Extract to read:

2.2. Reasons For Inefficiency

After several microkernels had been built into real OSs, and were being used for real applications, people found that their performance, when measured objectively as in [Bershad 92], was quite lackluster. This inefficiency turned out to have several culprits, including the following:
  1. Running previously kernel-integrated services in user-mode requires the use of a Remote Procedure Call (implemented with two IPCs) whenever the kernel or client uses a service. The cost of the RPC turned out to be much higher than a simple system call to the kernel, on the order of 200 microseconds per RPC versus 40 microseconds for a traditional system call [Liedtke 93].
  2. The cost of memory references (the Memory Cycles Per Instruction, or MCPI) turned out to be much higher in microkernel OSs than in monolithic OSs, when running the same applications [Chen 93]. The reasons for this included the following:
  3. The ``legacy'' interfaces and implementation code of the microkernels did not allow for really efficient functionality of some OS features. This was largely due to the development history of the microkernels which had been derived from monolithic kernels, inheriting many of their interfaces and implementation strategies [Liedtke 95].

2.3. Inter-Process Communication Performance

The first item above, IPC cost, has been the primary focus of work intended to improve microkernel performance, since it has far more impact than MCPI. Even so, attempts at improving IPC cost in first-generation microkernels, Mach in particular, were not successful enough, due to the third reason above. Table 1 below shows the final IPC performance of the Mach OS after much work had been done to optimize the IPC. The work on L3, which lead to L4, finally managed to break this performance barrier.

In [Liedtke 96] it is noted that this Mach IPC performance is bad enough that roughly 10000 instructions must be executed between successive RPC calls for only a 10% degradation in speed relative to a monolithic kernel. This prohibits fine-grained client/server application structures. More generally, the lack of efficiency in first-generation and traditional kernels prohibits flexible application/OS structures such as those supported by IPC.

In comparison the L4 and Exokernel IPCs are a generous order of magnitude faster, due to their clean-slate implementations. These kernels are able to do RPC calls every 400th instruction with only 10% degradation in speed, which should be fine-grained enough for almost all applications. The SPIN kernel is based on Mach, and therefore shares its high IPC cost, but this may not be fatal to its performance due to alternative approach to extensibility.

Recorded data

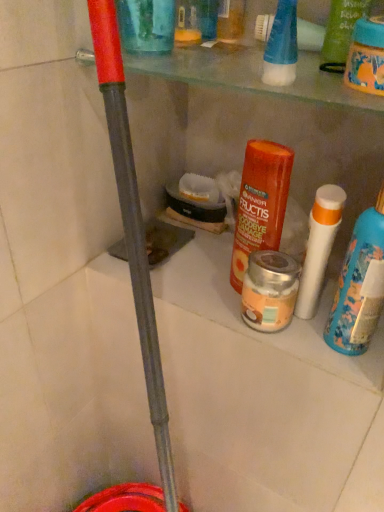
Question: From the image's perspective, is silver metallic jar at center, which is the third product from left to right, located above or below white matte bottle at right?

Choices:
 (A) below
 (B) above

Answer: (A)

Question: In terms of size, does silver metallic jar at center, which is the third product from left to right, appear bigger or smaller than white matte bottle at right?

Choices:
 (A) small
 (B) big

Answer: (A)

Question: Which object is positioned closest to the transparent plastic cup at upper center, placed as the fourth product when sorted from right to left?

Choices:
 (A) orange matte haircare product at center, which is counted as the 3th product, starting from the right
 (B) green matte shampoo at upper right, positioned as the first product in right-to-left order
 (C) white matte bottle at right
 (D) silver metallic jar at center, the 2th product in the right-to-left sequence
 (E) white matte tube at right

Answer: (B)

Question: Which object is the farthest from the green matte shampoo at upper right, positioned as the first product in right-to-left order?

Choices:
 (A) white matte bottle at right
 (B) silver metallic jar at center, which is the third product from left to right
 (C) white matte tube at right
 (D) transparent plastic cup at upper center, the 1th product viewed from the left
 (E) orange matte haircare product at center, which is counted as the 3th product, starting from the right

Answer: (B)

What this task involves: In the excerpt on microkernel inefficiency, how long does an RPC take compared with a traditional system call?

Exercise solution: About 200 microseconds per RPC, versus 40 microseconds for a traditional system call.